Now whether it can be represented by matrix products in n domain or not I cannot say. But generalizing, it should be possible, only it will involve increasingly complex matrix properties and operations.

Cross Correlation: Cross correlation is nothing similar to convolution, it has a bunch of interesting properties on its own, hence I do not like the two being mixed together. In signal processing it is mainly related to finding energy (auto-correlation) and has other applications in communication channels.

While in statistics, it is related to finding correlation (misused term since it can take any value, but correlation coefficient takes value between -1 to 1) between 2 stochastic processes, at different time instants, where we have multiple samplings of the signal or ensembles of the signal based on which the expectation is taken (See here). In CNNs maybe a way to see this would be, the image dataset is an ensemble of stochastic processes, while the filter is another process which is fixed. And moving the filter over the image is a time delay.

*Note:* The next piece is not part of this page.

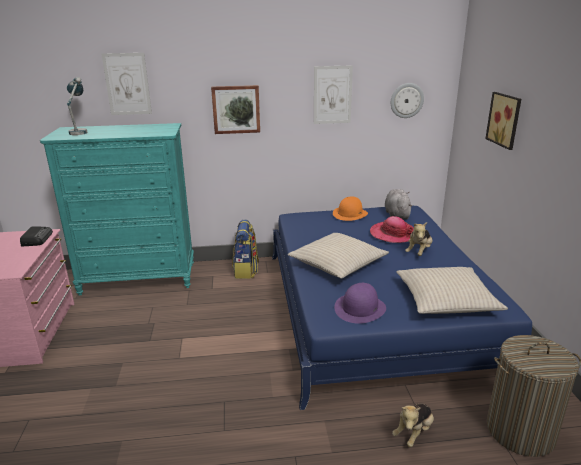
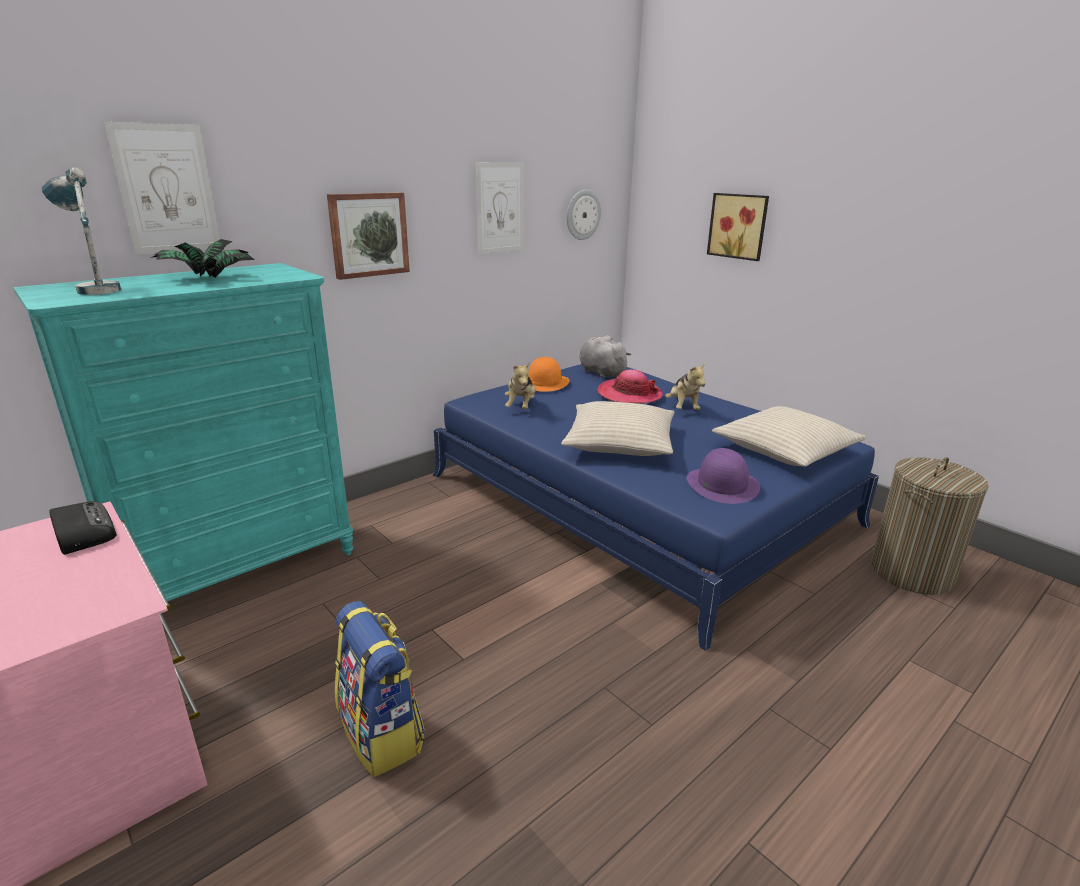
camera: 35 degrees left, 0 degrees up
backpack [232,220,259,279] -> backpack moved to [335,601,424,777]
plush toy [392,403,434,447] -> plush toy moved to [505,362,536,409]
none -> potted plant [150,239,254,278]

In the context of digital image processing cross correlation is just a dot product. And hence it can be represented by matrices. Whether cross correlation is linear or not is difficult to tell (at least I don't know), but in the context of image processing it seems linear. Bottom-line is that it can be definitely implemented by matrices as it is a dot product; whether it is linear in a true mathematical sense is doubtful. The more intuitive way in the context of CNNs would be to view filters as just a bunch of shared weights for better regularization instead of cross correlation or convolution.